*** Opening of Given records ***

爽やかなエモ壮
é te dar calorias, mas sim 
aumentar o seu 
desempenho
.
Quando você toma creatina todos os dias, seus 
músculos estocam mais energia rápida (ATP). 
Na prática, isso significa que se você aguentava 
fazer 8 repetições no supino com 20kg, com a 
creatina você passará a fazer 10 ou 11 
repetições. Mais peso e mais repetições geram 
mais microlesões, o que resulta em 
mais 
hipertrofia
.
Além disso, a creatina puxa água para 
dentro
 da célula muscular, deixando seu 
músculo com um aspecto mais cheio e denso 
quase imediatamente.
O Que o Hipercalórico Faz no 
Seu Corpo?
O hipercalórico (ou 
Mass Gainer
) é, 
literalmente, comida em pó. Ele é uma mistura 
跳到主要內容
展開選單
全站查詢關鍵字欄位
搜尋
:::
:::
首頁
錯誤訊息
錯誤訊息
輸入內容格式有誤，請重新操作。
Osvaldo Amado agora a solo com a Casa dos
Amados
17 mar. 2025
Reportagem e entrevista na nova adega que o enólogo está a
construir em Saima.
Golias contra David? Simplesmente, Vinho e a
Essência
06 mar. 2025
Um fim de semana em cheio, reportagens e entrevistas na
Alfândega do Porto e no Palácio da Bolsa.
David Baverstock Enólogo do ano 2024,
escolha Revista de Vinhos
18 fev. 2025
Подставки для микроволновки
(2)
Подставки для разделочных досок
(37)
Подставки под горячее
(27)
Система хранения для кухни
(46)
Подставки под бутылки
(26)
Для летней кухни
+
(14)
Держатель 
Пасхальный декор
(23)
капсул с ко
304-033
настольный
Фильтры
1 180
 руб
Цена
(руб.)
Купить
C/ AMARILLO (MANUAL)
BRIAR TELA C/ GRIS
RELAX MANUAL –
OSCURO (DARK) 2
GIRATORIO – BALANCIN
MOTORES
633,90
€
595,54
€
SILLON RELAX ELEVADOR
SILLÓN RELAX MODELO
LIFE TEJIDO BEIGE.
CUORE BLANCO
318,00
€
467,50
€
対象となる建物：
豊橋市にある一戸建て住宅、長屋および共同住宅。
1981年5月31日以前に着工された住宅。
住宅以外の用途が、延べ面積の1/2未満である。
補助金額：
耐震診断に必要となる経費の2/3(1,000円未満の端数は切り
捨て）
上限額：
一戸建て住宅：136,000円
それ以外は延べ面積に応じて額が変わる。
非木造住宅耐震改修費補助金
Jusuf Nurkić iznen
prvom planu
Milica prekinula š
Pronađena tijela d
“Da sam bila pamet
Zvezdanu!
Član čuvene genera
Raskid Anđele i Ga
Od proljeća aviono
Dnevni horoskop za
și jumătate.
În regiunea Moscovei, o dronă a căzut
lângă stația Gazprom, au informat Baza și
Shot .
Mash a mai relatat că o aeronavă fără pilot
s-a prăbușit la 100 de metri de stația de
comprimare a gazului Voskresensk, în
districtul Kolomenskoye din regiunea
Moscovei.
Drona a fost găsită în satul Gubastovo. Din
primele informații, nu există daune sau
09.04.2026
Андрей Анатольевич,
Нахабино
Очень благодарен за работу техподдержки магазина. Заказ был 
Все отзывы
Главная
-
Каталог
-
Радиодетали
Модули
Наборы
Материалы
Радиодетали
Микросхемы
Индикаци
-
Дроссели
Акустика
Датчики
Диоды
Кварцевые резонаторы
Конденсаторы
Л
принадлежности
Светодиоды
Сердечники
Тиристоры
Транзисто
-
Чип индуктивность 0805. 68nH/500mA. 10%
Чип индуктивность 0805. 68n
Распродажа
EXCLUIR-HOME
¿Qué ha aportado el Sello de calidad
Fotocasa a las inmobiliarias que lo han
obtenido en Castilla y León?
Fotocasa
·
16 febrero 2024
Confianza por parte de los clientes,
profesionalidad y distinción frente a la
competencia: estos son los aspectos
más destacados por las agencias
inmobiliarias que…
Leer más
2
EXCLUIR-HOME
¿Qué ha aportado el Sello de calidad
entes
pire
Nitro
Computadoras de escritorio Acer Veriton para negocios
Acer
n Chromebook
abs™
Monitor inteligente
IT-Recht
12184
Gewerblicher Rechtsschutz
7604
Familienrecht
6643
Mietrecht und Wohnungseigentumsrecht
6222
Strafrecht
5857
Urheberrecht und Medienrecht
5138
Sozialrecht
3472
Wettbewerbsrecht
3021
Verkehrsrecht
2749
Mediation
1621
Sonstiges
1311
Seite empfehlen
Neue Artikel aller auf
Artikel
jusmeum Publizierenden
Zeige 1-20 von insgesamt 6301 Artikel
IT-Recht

*** Close of Given records ***

Retype every line in the rows above without changing anything.

爽やかなエモ壮
é te dar calorias, mas sim 
aumentar o seu 
desempenho
.
Quando você toma creatina todos os dias, seus 
músculos estocam mais energia rápida (ATP). 
Na prática, isso significa que se você aguentava 
fazer 8 repetições no supino com 20kg, com a 
creatina você passará a fazer 10 ou 11 
repetições. Mais peso e mais repetições geram 
mais microlesões, o que resulta em 
mais 
hipertrofia
.
Além disso, a creatina puxa água para 
dentro
 da célula muscular, deixando seu 
músculo com um aspecto mais cheio e denso 
quase imediatamente.
O Que o Hipercalórico Faz no 
Seu Corpo?
O hipercalórico (ou 
Mass Gainer
) é, 
literalmente, comida em pó. Ele é uma mistura 
跳到主要內容
展開選單
全站查詢關鍵字欄位
搜尋
:::
:::
首頁
錯誤訊息
錯誤訊息
輸入內容格式有誤，請重新操作。
Osvaldo Amado agora a solo com a Casa dos
Amados
17 mar. 2025
Reportagem e entrevista na nova adega que o enólogo está a
construir em Saima.
Golias contra David? Simplesmente, Vinho e a
Essência
06 mar. 2025
Um fim de semana em cheio, reportagens e entrevistas na
Alfândega do Porto e no Palácio da Bolsa.
David Baverstock Enólogo do ano 2024,
escolha Revista de Vinhos
18 fev. 2025
Подставки для микроволновки
(2)
Подставки для разделочных досок
(37)
Подставки под горячее
(27)
Система хранения для кухни
(46)
Подставки под бутылки
(26)
Для летней кухни
+
(14)
Держатель 
Пасхальный декор
(23)
капсул с ко
304-033
настольный
Фильтры
1 180
 руб
Цена
(руб.)
Купить
C/ AMARILLO (MANUAL)
BRIAR TELA C/ GRIS
RELAX MANUAL –
OSCURO (DARK) 2
GIRATORIO – BALANCIN
MOTORES
633,90
€
595,54
€
SILLON RELAX ELEVADOR
SILLÓN RELAX MODELO
LIFE TEJIDO BEIGE.
CUORE BLANCO
318,00
€
467,50
€
対象となる建物：
豊橋市にある一戸建て住宅、長屋および共同住宅。
1981年5月31日以前に着工された住宅。
住宅以外の用途が、延べ面積の1/2未満である。
補助金額：
耐震診断に必要となる経費の2/3(1,000円未満の端数は切り
捨て）
上限額：
一戸建て住宅：136,000円
それ以外は延べ面積に応じて額が変わる。
非木造住宅耐震改修費補助金
Jusuf Nurkić iznen
prvom planu
Milica prekinula š
Pronađena tijela d
“Da sam bila pamet
Zvezdanu!
Član čuvene genera
Raskid Anđele i Ga
Od proljeća aviono
Dnevni horoskop za
și jumătate.
În regiunea Moscovei, o dronă a căzut
lângă stația Gazprom, au informat Baza și
Shot .
Mash a mai relatat că o aeronavă fără pilot
s-a prăbușit la 100 de metri de stația de
comprimare a gazului Voskresensk, în
districtul Kolomenskoye din regiunea
Moscovei.
Drona a fost găsită în satul Gubastovo. Din
primele informații, nu există daune sau
09.04.2026
Андрей Анатольевич,
Нахабино
Очень благодарен за работу техподдержки магазина. Заказ был 
Все отзывы
Главная
-
Каталог
-
Радиодетали
Модули
Наборы
Материалы
Радиодетали
Микросхемы
Индикаци
-
Дроссели
Акустика
Датчики
Диоды
Кварцевые резонаторы
Конденсаторы
Л
принадлежности
Светодиоды
Сердечники
Тиристоры
Транзисто
-
Чип индуктивность 0805. 68nH/500mA. 10%
Чип индуктивность 0805. 68n
Распродажа
EXCLUIR-HOME
¿Qué ha aportado el Sello de calidad
Fotocasa a las inmobiliarias que lo han
obtenido en Castilla y León?
Fotocasa
·
16 febrero 2024
Confianza por parte de los clientes,
profesionalidad y distinción frente a la
competencia: estos son los aspectos
más destacados por las agencias
inmobiliarias que…
Leer más
2
EXCLUIR-HOME
¿Qué ha aportado el Sello de calidad
entes
pire
Nitro
Computadoras de escritorio Acer Veriton para negocios
Acer
n Chromebook
abs™
Monitor inteligente
IT-Recht
12184
Gewerblicher Rechtsschutz
7604
Familienrecht
6643
Mietrecht und Wohnungseigentumsrecht
6222
Strafrecht
5857
Urheberrecht und Medienrecht
5138
Sozialrecht
3472
Wettbewerbsrecht
3021
Verkehrsrecht
2749
Mediation
1621
Sonstiges
1311
Seite empfehlen
Neue Artikel aller auf
Artikel
jusmeum Publizierenden
Zeige 1-20 von insgesamt 6301 Artikel
IT-Recht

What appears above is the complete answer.